*DATASET RECORDS*.
☆ ☆ ☆ ☆ ☆ ☆ ☆
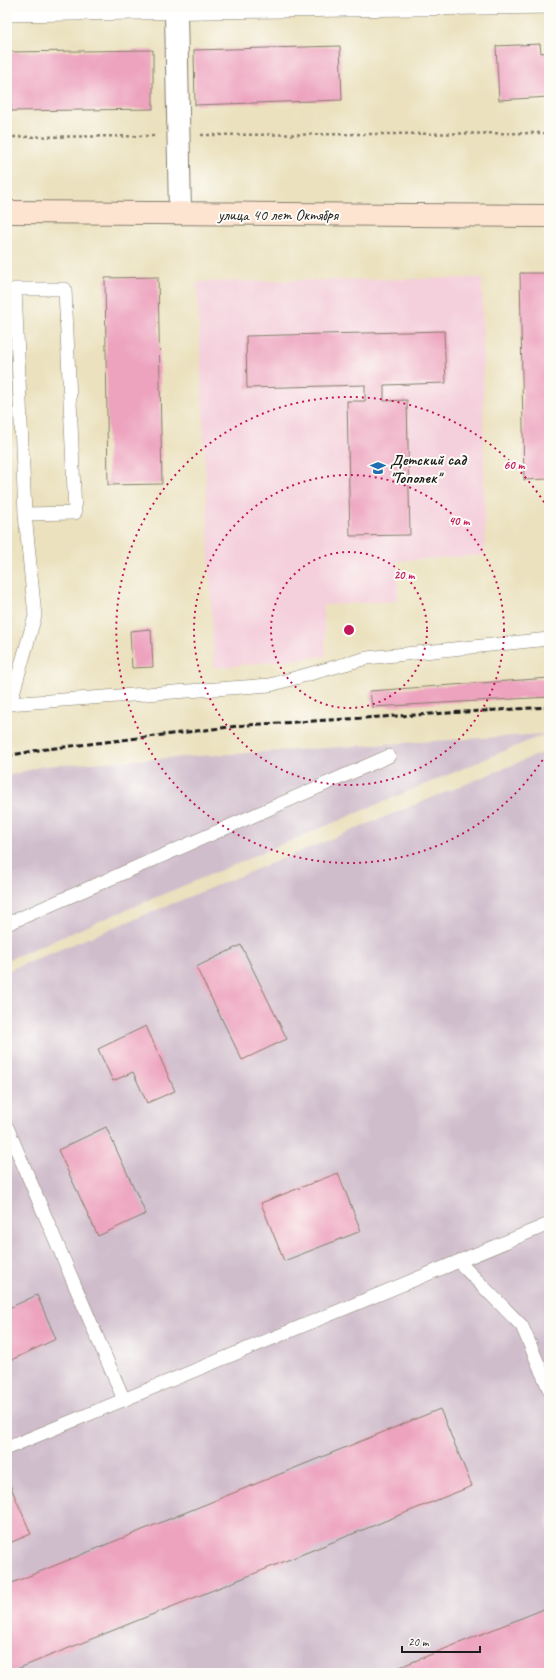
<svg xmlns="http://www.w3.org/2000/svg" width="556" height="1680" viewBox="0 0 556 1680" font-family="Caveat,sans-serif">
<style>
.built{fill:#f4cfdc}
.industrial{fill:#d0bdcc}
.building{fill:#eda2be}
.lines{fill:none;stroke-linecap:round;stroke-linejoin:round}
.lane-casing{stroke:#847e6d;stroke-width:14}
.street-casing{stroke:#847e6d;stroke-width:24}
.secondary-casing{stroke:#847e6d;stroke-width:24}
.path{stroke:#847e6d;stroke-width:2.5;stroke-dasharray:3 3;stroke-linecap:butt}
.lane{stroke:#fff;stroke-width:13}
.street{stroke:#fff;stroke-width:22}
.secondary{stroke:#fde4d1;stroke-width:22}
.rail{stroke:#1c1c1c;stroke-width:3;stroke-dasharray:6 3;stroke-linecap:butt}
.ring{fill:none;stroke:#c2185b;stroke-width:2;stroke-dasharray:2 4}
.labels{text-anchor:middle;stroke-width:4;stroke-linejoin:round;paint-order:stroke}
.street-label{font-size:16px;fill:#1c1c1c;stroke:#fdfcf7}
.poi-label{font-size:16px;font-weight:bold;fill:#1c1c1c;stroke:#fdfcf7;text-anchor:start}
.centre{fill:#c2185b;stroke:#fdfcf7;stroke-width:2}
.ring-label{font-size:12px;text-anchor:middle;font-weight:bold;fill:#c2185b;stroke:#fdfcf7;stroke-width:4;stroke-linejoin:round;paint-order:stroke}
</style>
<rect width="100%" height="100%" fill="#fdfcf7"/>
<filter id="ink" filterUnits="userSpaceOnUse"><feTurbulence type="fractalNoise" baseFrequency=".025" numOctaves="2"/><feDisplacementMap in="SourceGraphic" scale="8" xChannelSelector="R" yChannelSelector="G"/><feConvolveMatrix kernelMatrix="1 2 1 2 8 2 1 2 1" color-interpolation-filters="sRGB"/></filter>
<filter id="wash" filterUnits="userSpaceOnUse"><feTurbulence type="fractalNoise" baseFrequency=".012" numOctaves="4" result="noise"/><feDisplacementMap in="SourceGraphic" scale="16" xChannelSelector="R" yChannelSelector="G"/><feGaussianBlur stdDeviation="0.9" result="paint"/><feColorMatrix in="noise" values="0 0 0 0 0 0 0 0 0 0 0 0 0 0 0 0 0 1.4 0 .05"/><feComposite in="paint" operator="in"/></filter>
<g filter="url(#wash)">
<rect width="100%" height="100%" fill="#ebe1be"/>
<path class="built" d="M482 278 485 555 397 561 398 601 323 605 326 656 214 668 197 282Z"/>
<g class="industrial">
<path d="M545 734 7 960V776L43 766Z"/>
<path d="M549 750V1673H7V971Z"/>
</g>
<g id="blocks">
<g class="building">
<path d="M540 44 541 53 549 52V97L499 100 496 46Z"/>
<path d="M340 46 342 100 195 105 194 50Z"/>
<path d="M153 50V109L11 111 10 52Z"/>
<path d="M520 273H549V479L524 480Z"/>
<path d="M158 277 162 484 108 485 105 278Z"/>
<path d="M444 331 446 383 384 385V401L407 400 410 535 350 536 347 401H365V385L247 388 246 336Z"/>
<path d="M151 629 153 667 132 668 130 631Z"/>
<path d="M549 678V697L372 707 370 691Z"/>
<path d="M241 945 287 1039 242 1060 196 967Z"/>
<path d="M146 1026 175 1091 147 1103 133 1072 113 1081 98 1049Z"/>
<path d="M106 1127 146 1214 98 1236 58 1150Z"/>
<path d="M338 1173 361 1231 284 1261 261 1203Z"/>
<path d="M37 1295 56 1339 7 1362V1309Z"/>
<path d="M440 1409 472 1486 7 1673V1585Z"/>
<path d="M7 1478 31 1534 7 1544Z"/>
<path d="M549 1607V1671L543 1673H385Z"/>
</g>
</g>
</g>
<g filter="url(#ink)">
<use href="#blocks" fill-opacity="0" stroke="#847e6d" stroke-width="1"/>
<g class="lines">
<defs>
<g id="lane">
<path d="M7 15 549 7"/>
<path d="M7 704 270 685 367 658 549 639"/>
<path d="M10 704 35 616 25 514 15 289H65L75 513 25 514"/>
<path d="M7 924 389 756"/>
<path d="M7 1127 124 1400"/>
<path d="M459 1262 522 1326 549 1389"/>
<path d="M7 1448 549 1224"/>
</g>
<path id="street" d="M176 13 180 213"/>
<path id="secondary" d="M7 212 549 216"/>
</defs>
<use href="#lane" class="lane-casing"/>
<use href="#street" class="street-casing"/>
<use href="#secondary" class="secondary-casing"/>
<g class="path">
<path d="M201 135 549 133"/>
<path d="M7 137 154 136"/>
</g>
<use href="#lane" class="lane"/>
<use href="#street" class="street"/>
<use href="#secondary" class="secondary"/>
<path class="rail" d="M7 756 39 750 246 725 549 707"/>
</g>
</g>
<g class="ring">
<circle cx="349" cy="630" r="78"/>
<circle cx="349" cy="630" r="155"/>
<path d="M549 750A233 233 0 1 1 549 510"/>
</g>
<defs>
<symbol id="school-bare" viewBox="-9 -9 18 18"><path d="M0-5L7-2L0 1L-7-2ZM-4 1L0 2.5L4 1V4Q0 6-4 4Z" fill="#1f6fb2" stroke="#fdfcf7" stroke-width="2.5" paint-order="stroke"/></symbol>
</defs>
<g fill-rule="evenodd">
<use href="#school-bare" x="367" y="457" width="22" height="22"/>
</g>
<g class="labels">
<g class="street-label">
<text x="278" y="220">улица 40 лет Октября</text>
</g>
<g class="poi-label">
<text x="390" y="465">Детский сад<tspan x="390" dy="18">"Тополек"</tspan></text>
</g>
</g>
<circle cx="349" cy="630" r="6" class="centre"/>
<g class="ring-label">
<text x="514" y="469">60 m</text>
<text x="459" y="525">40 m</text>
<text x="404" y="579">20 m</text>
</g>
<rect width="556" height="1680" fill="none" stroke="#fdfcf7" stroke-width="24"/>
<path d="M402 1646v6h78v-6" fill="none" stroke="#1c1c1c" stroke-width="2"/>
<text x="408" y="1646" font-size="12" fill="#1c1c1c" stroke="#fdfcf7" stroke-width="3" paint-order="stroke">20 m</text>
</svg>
☆ ☆ ☆ ☆ ☆ ☆ ☆
*WORK REQUEST*.
Could you print the data exactly as it appears and keep the pictures out?

*EXPECTED ANSWER*.
<svg xmlns="http://www.w3.org/2000/svg" width="556" height="1680" viewBox="0 0 556 1680" font-family="Caveat,sans-serif">
<style>
.built{fill:#f4cfdc}
.industrial{fill:#d0bdcc}
.building{fill:#eda2be}
.lines{fill:none;stroke-linecap:round;stroke-linejoin:round}
.lane-casing{stroke:#847e6d;stroke-width:14}
.street-casing{stroke:#847e6d;stroke-width:24}
.secondary-casing{stroke:#847e6d;stroke-width:24}
.path{stroke:#847e6d;stroke-width:2.5;stroke-dasharray:3 3;stroke-linecap:butt}
.lane{stroke:#fff;stroke-width:13}
.street{stroke:#fff;stroke-width:22}
.secondary{stroke:#fde4d1;stroke-width:22}
.rail{stroke:#1c1c1c;stroke-width:3;stroke-dasharray:6 3;stroke-linecap:butt}
.ring{fill:none;stroke:#c2185b;stroke-width:2;stroke-dasharray:2 4}
.labels{text-anchor:middle;stroke-width:4;stroke-linejoin:round;paint-order:stroke}
.street-label{font-size:16px;fill:#1c1c1c;stroke:#fdfcf7}
.poi-label{font-size:16px;font-weight:bold;fill:#1c1c1c;stroke:#fdfcf7;text-anchor:start}
.centre{fill:#c2185b;stroke:#fdfcf7;stroke-width:2}
.ring-label{font-size:12px;text-anchor:middle;font-weight:bold;fill:#c2185b;stroke:#fdfcf7;stroke-width:4;stroke-linejoin:round;paint-order:stroke}
</style>
<rect width="100%" height="100%" fill="#fdfcf7"/>
<filter id="ink" filterUnits="userSpaceOnUse"><feTurbulence type="fractalNoise" baseFrequency=".025" numOctaves="2"/><feDisplacementMap in="SourceGraphic" scale="8" xChannelSelector="R" yChannelSelector="G"/><feConvolveMatrix kernelMatrix="1 2 1 2 8 2 1 2 1" color-interpolation-filters="sRGB"/></filter>
<filter id="wash" filterUnits="userSpaceOnUse"><feTurbulence type="fractalNoise" baseFrequency=".012" numOctaves="4" result="noise"/><feDisplacementMap in="SourceGraphic" scale="16" xChannelSelector="R" yChannelSelector="G"/><feGaussianBlur stdDeviation="0.9" result="paint"/><feColorMatrix in="noise" values="0 0 0 0 0 0 0 0 0 0 0 0 0 0 0 0 0 1.4 0 .05"/><feComposite in="paint" operator="in"/></filter>
<g filter="url(#wash)">
<rect width="100%" height="100%" fill="#ebe1be"/>
<path class="built" d="M482 278 485 555 397 561 398 601 323 605 326 656 214 668 197 282Z"/>
<g class="industrial">
<path d="M545 734 7 960V776L43 766Z"/>
<path d="M549 750V1673H7V971Z"/>
</g>
<g id="blocks">
<g class="building">
<path d="M540 44 541 53 549 52V97L499 100 496 46Z"/>
<path d="M340 46 342 100 195 105 194 50Z"/>
<path d="M153 50V109L11 111 10 52Z"/>
<path d="M520 273H549V479L524 480Z"/>
<path d="M158 277 162 484 108 485 105 278Z"/>
<path d="M444 331 446 383 384 385V401L407 400 410 535 350 536 347 401H365V385L247 388 246 336Z"/>
<path d="M151 629 153 667 132 668 130 631Z"/>
<path d="M549 678V697L372 707 370 691Z"/>
<path d="M241 945 287 1039 242 1060 196 967Z"/>
<path d="M146 1026 175 1091 147 1103 133 1072 113 1081 98 1049Z"/>
<path d="M106 1127 146 1214 98 1236 58 1150Z"/>
<path d="M338 1173 361 1231 284 1261 261 1203Z"/>
<path d="M37 1295 56 1339 7 1362V1309Z"/>
<path d="M440 1409 472 1486 7 1673V1585Z"/>
<path d="M7 1478 31 1534 7 1544Z"/>
<path d="M549 1607V1671L543 1673H385Z"/>
</g>
</g>
</g>
<g filter="url(#ink)">
<use href="#blocks" fill-opacity="0" stroke="#847e6d" stroke-width="1"/>
<g class="lines">
<defs>
<g id="lane">
<path d="M7 15 549 7"/>
<path d="M7 704 270 685 367 658 549 639"/>
<path d="M10 704 35 616 25 514 15 289H65L75 513 25 514"/>
<path d="M7 924 389 756"/>
<path d="M7 1127 124 1400"/>
<path d="M459 1262 522 1326 549 1389"/>
<path d="M7 1448 549 1224"/>
</g>
<path id="street" d="M176 13 180 213"/>
<path id="secondary" d="M7 212 549 216"/>
</defs>
<use href="#lane" class="lane-casing"/>
<use href="#street" class="street-casing"/>
<use href="#secondary" class="secondary-casing"/>
<g class="path">
<path d="M201 135 549 133"/>
<path d="M7 137 154 136"/>
</g>
<use href="#lane" class="lane"/>
<use href="#street" class="street"/>
<use href="#secondary" class="secondary"/>
<path class="rail" d="M7 756 39 750 246 725 549 707"/>
</g>
</g>
<g class="ring">
<circle cx="349" cy="630" r="78"/>
<circle cx="349" cy="630" r="155"/>
<path d="M549 750A233 233 0 1 1 549 510"/>
</g>
<defs>
<symbol id="school-bare" viewBox="-9 -9 18 18"><path d="M0-5L7-2L0 1L-7-2ZM-4 1L0 2.5L4 1V4Q0 6-4 4Z" fill="#1f6fb2" stroke="#fdfcf7" stroke-width="2.5" paint-order="stroke"/></symbol>
</defs>
<g fill-rule="evenodd">
<use href="#school-bare" x="367" y="457" width="22" height="22"/>
</g>
<g class="labels">
<g class="street-label">
<text x="278" y="220">улица 40 лет Октября</text>
</g>
<g class="poi-label">
<text x="390" y="465">Детский сад<tspan x="390" dy="18">"Тополек"</tspan></text>
</g>
</g>
<circle cx="349" cy="630" r="6" class="centre"/>
<g class="ring-label">
<text x="514" y="469">60 m</text>
<text x="459" y="525">40 m</text>
<text x="404" y="579">20 m</text>
</g>
<rect width="556" height="1680" fill="none" stroke="#fdfcf7" stroke-width="24"/>
<path d="M402 1646v6h78v-6" fill="none" stroke="#1c1c1c" stroke-width="2"/>
<text x="408" y="1646" font-size="12" fill="#1c1c1c" stroke="#fdfcf7" stroke-width="3" paint-order="stroke">20 m</text>
</svg>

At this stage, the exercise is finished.